Playing against a much better player in serious rivalry will teach you nothing because the moves of the other appear to you indistinguishable from the glossolalia of the possessed.

To play a game is to answer a question with a question on a move-by-move basis. The challenge is in the construction of worthwhile dialogs by finding the right mixture of unobtrusive yet stimulating ‘answerable questions’ and ‘questions worth answering’. We are after highly personalized style not after the stalemated non-conversation between liability-negating lawyers (let them demons play Scrabble!). A friend asked the young Wystan Auden if he had ever written poetry. He hadn't, but much later, in recognition of the power of a good question to reveal what mirrors fail to reflect, W.H. recalled: "I knew that very moment what I wanted to do". A good question is angelic, as if you are being interviewed by someone who already knows for each question what your answer will be, even implying it with more eloquence than you could ever muster, but in a gentle, revealing, liberating way.

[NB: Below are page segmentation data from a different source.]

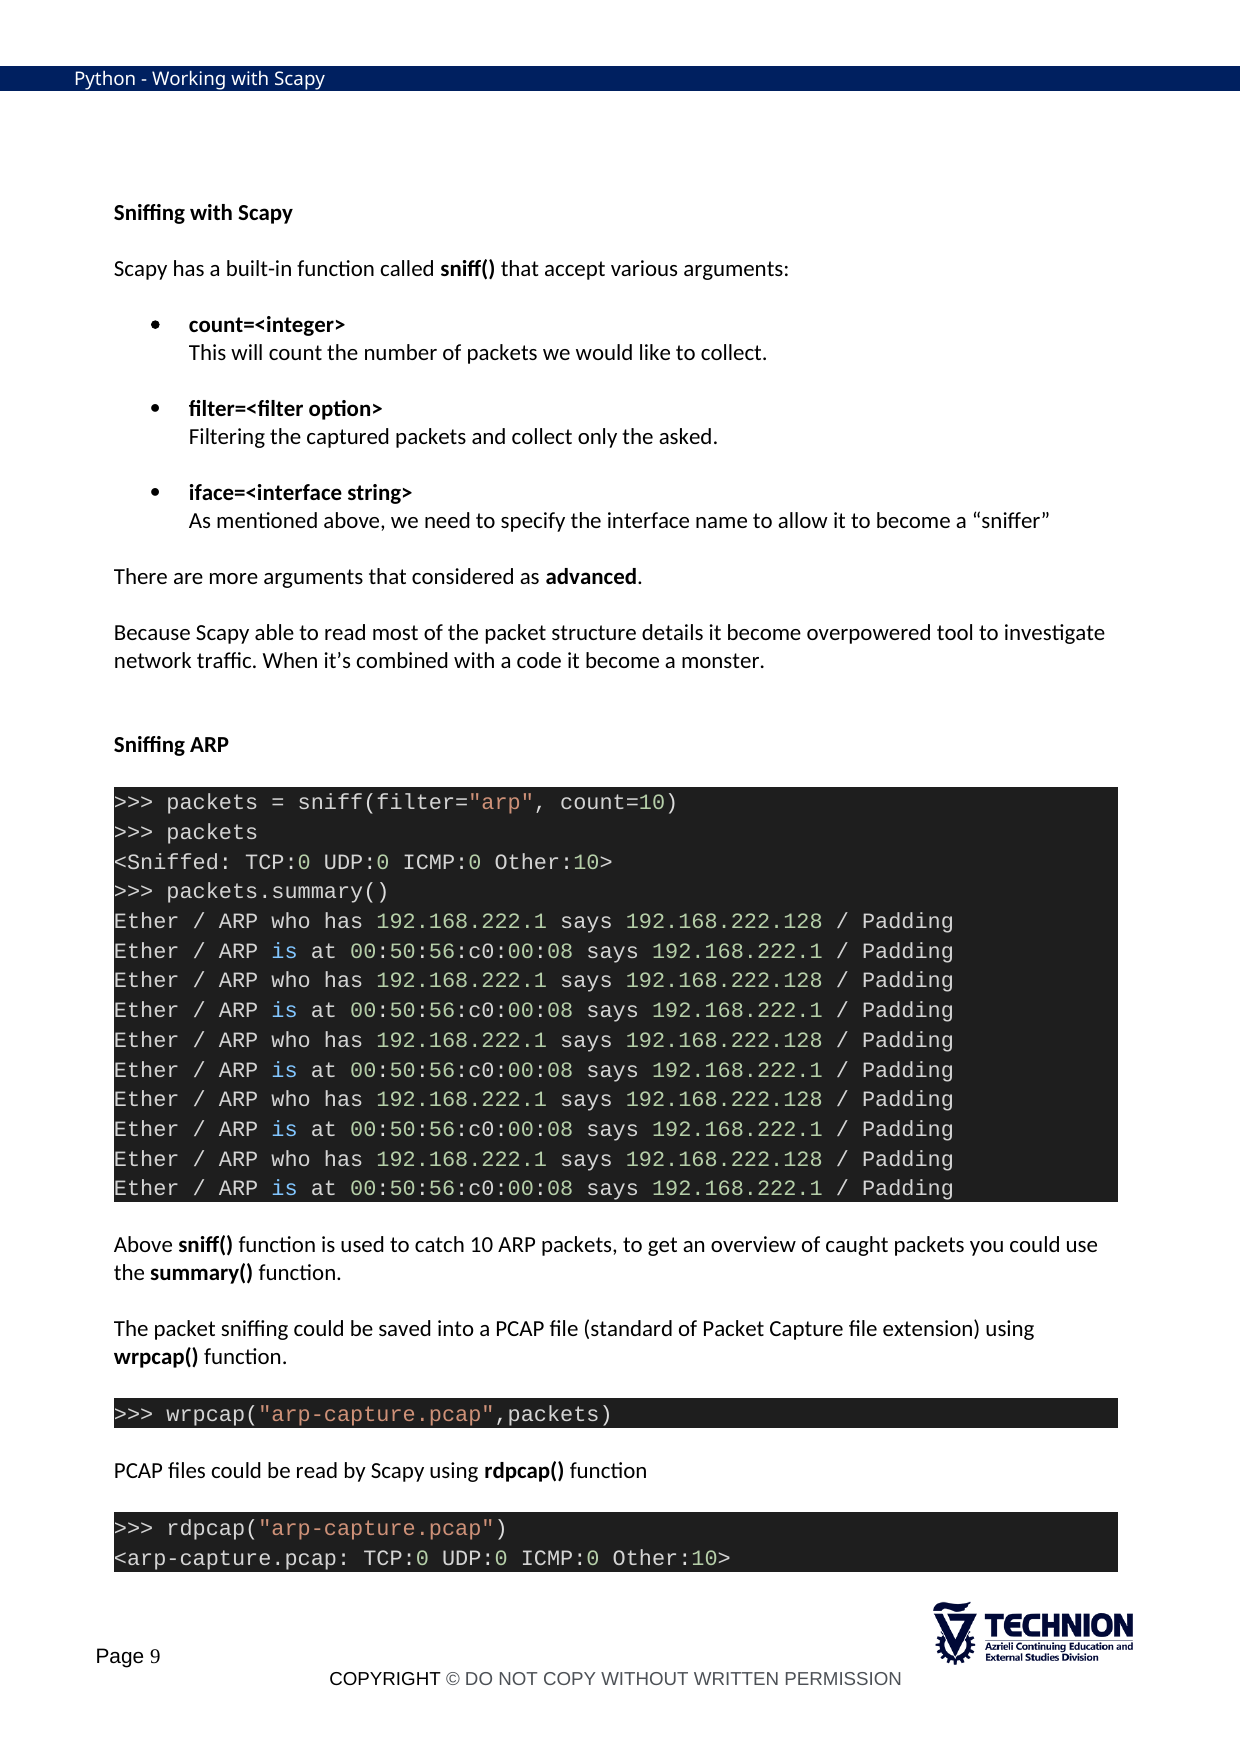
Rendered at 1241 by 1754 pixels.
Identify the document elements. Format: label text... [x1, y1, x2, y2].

list filter=<filter option> [151, 394, 1118, 422]
text Ether / ARP is at 00:50:56:c0:00:08 says 192.168.222.1 / Padding [114, 1173, 1118, 1202]
text Ether / ARP who has 192.168.222.1 says 192.168.222.128 / Padding [114, 1024, 1118, 1054]
text >>> packets = sniff(filter="arp", count=10) [114, 787, 1118, 816]
list count=<integer> [151, 310, 1118, 338]
text <Sniffed: TCP:0 UDP:0 ICMP:0 Other:10> [114, 846, 1118, 876]
text Ether / ARP who has 192.168.222.1 says 192.168.222.128 / Padding [114, 1143, 1118, 1173]
list Filtering the captured packets and collect only the asked. [189, 422, 1118, 450]
text Ether / ARP is at 00:50:56:c0:00:08 says 192.168.222.1 / Padding [114, 1054, 1118, 1083]
text The packet sniffing could be saved into a PCAP file (standard of Packet Capture file extension) using wrpcap() function. [114, 1314, 1118, 1370]
text Ether / ARP who has 192.168.222.1 says 192.168.222.128 / Padding [114, 1083, 1118, 1113]
list As mentioned above, we need to specify the interface name to allow it to become a “sniffer” [189, 506, 1118, 534]
text Ether / ARP is at 00:50:56:c0:00:08 says 192.168.222.1 / Padding [114, 935, 1118, 965]
text Scapy has a built-in function called sniff() that accept various arguments: [114, 254, 1118, 282]
text >>> packets.summary() [114, 876, 1118, 905]
text <arp-capture.pcap: TCP:0 UDP:0 ICMP:0 Other:10> [114, 1542, 1118, 1572]
text There are more arguments that considered as advanced. [114, 562, 1118, 591]
text Sniffing with Scapy [114, 198, 1118, 226]
text >>> rdpcap("arp-capture.pcap") [114, 1512, 1118, 1542]
text Sniffing ARP [114, 731, 1118, 759]
list iface=<interface string> [151, 478, 1118, 506]
text >>> packets [114, 816, 1118, 846]
text Ether / ARP who has 192.168.222.1 says 192.168.222.128 / Padding [114, 905, 1118, 935]
text Ether / ARP who has 192.168.222.1 says 192.168.222.128 / Padding [114, 965, 1118, 994]
text Above sniff() function is used to catch 10 ARP packets, to get an overview of caught packets you could use the summary() function. [114, 1230, 1118, 1286]
text Ether / ARP is at 00:50:56:c0:00:08 says 192.168.222.1 / Padding [114, 994, 1118, 1024]
text Ether / ARP is at 00:50:56:c0:00:08 says 192.168.222.1 / Padding [114, 1113, 1118, 1143]
text >>> wrpcap("arp-capture.pcap",packets) [114, 1398, 1118, 1428]
text PCAP files could be read by Scapy using rdpcap() function [114, 1456, 1118, 1484]
text Because Scapy able to read most of the packet structure details it become overpowered tool to investigate network traffic. When it’s combined with a code it become a monster. [114, 618, 1118, 674]
list This will count the number of packets we would like to collect. [189, 338, 1118, 366]
picture [929, 1598, 1137, 1668]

To play like you are building a castle in the air is the sole aim! To feel like you are Oscar Wilde’s equal for the duration of a game! To play intoxicated! To be intoxicated by playing! To play like you are reading a book! To play like you are writing a book! To understand how to play a bittersweet symphony and a melancholic verse! To play with friends or to play as a friend! To bring language to the point where the verbs ‘to play’ and ‘to share’ become equivalent!)